Bolzano–Weierstrass theorem on Wikipedia. I think I could remember that proof. Cool, thanks!

aegidian -- Cantor's Diagonalisation, proving there are as many rational numbers as there are integers.

Ah, the proof that |Q| = |N| rather than the proof that |R| > |N|?

olethros -- Maybe I lied. I can prove (by recursion) that all marbles in the world are the same colour.

I know that proof :-) Oh go on, there must be a *valid* proof you like!

keirf -- Bolzano-Weierstrass theorem - every bounded sequence in R{n} has a convergent subsequence

A second showing for this theorem!

ajva -- that 0.999...=1

Don't you need to get into the construction of the real numbers to explain this one?

ergotia -- The infinite number of primes/hotel at the end of the universe one

Two proofs for the price of one :-)

nikolasco -- irrationality of sqrt(2) (fundamental theorem of arithmetic, even/odd, well-ordered)

What proofs are you referring to with "even/odd, well-ordered"?

Thanks all, please keep commenting :-)

Comments

Irrationality of sqrt(2)

[nikolasco.livejournal.com]

Hopefully I wrote these without errors:

even/odd:

1. sqrt(2) = p/q for some integers p and q that are relatively prime (i.e. smallest reduced form)
2. 2 = p²/q²
3. p² = 2q²
4. note: p is clearly even, so q must be odd (by our premise)
5. note that the square of an even integer must be of the form 4k for some integer k . So, we can substitute: 4k = 2q²
6. 2k = q² , clearly q is even as well (contradiction)

well-ordering:

1. sqrt(2)*q = p for some integers p and q . w.l.o.g. let q by the smallest such integer
2. note that 1 < sqrt(2) < 2
3. so: sqrt(2) - 1 < 1
4. multiply both sides by q: (sqrt(2) - 1)*q < q
5. distribute: sqrt(2)*q - q
6. let: sqrt(2)*q - q = s where s is an integer
7. s*sqrt(2) is also an integer:
   1. s*sqrt(2) = (sqrt(2)*q - q)*sqrt(2)
   2. distribute: s*sqrt(2) = sqrt(2)*q*sqrt(2) - q*sqrt(2)
   3. simplify: s*sqrt(2) = 2*q - q*sqrt(2)
   4. substitute: s*sqrt(2) = 2*q - p
8. So s is both smaller than q and s*sqrt(2) is an integer.

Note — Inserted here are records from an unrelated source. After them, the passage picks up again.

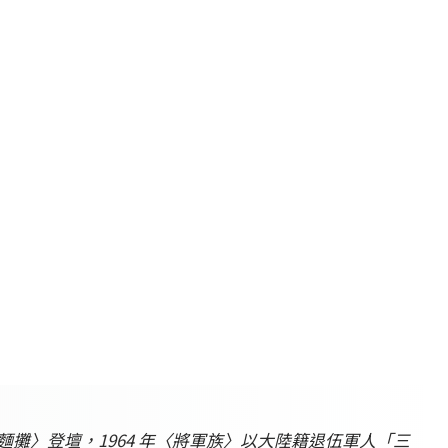
以〈麵攤〉登壇，1964 年〈將軍族〉以大陸籍退伍軍人「三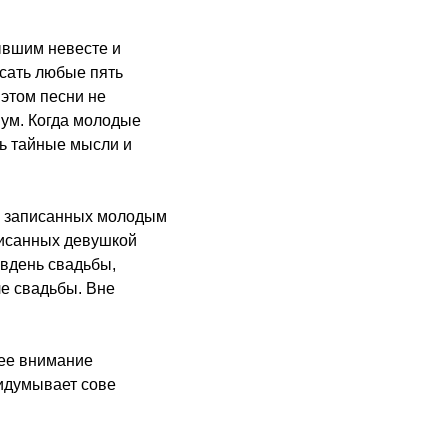
ывшим невесте и
исать любые пять
 этом песни не
 ум. Когда молодые
ть тайные мысли и
 и записанных молодым
писанных девушкой
 вдень свадьбы,
ле свадьбы. Вне
щее внимание
ридумывает сове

This violates our assumption that q was the smallest such integer.

Re: Irrationality of sqrt(2)

[ciphergoth.livejournal.com]

Ah, I misunderstood what you were saying - I had thought you were listing four different things you knew proofs for, but you were referring to three different proofs of that one thing that so troubled Pythagoras. Thanks! I didn't know that last one, it's neat.